The data below must be returned in full and exactly.

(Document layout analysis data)
== Segment start ==
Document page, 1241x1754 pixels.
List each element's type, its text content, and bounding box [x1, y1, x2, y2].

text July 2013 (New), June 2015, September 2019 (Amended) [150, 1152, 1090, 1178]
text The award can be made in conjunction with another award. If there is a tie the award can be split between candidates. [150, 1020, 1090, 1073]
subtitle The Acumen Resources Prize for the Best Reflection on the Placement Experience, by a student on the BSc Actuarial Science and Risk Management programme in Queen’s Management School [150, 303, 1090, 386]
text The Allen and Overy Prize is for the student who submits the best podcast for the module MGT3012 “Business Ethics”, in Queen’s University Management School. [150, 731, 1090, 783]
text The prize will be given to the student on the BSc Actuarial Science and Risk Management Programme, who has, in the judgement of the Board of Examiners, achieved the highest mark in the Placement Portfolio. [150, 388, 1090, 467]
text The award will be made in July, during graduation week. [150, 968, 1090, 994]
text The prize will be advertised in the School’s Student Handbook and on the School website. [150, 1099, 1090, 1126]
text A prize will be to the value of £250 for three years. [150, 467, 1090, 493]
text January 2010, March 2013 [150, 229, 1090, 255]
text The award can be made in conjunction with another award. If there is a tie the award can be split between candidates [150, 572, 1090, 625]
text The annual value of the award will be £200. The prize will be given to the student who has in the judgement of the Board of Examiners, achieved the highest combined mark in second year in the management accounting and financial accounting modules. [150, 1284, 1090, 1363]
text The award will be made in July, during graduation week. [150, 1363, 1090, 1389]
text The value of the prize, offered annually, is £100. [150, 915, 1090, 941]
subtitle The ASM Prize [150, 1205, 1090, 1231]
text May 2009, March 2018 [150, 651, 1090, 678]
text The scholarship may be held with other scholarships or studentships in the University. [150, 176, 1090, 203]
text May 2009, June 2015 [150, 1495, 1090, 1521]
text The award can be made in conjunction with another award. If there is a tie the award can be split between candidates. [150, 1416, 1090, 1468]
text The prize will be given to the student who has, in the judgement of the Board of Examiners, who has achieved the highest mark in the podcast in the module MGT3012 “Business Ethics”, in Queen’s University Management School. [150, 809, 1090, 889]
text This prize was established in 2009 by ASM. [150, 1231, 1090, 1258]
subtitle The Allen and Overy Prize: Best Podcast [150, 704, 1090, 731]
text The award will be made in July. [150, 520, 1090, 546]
== Segment end ==
◆ Solution ◆
Document page, 1241x1754 pixels.
List each element's type, its text content, and bounding box [x1, y1, x2, y2].

text July 2013 (New), June 2015, September 2019 (Amended) [150, 1152, 1090, 1178]
text The award can be made in conjunction with another award. If there is a tie the award can be split between candidates. [150, 1020, 1090, 1073]
subtitle The Acumen Resources Prize for the Best Reflection on the Placement Experience, by a student on the BSc Actuarial Science and Risk Management programme in Queen’s Management School [150, 303, 1090, 386]
text The Allen and Overy Prize is for the student who submits the best podcast for the module MGT3012 “Business Ethics”, in Queen’s University Management School. [150, 731, 1090, 783]
text The prize will be given to the student on the BSc Actuarial Science and Risk Management Programme, who has, in the judgement of the Board of Examiners, achieved the highest mark in the Placement Portfolio. [150, 388, 1090, 467]
text The award will be made in July, during graduation week. [150, 968, 1090, 994]
text The prize will be advertised in the School’s Student Handbook and on the School website. [150, 1099, 1090, 1126]
text A prize will be to the value of £250 for three years. [150, 467, 1090, 493]
text January 2010, March 2013 [150, 229, 1090, 255]
text The award can be made in conjunction with another award. If there is a tie the award can be split between candidates [150, 572, 1090, 625]
text The annual value of the award will be £200. The prize will be given to the student who has in the judgement of the Board of Examiners, achieved the highest combined mark in second year in the management accounting and financial accounting modules. [150, 1284, 1090, 1363]
text The award will be made in July, during graduation week. [150, 1363, 1090, 1389]
text The value of the prize, offered annually, is £100. [150, 915, 1090, 941]
subtitle The ASM Prize [150, 1205, 1090, 1231]
text May 2009, March 2018 [150, 651, 1090, 678]
text The scholarship may be held with other scholarships or studentships in the University. [150, 176, 1090, 203]
text May 2009, June 2015 [150, 1495, 1090, 1521]
text The award can be made in conjunction with another award. If there is a tie the award can be split between candidates. [150, 1416, 1090, 1468]
text The prize will be given to the student who has, in the judgement of the Board of Examiners, who has achieved the highest mark in the podcast in the module MGT3012 “Business Ethics”, in Queen’s University Management School. [150, 809, 1090, 889]
text This prize was established in 2009 by ASM. [150, 1231, 1090, 1258]
subtitle The Allen and Overy Prize: Best Podcast [150, 704, 1090, 731]
text The award will be made in July. [150, 520, 1090, 546]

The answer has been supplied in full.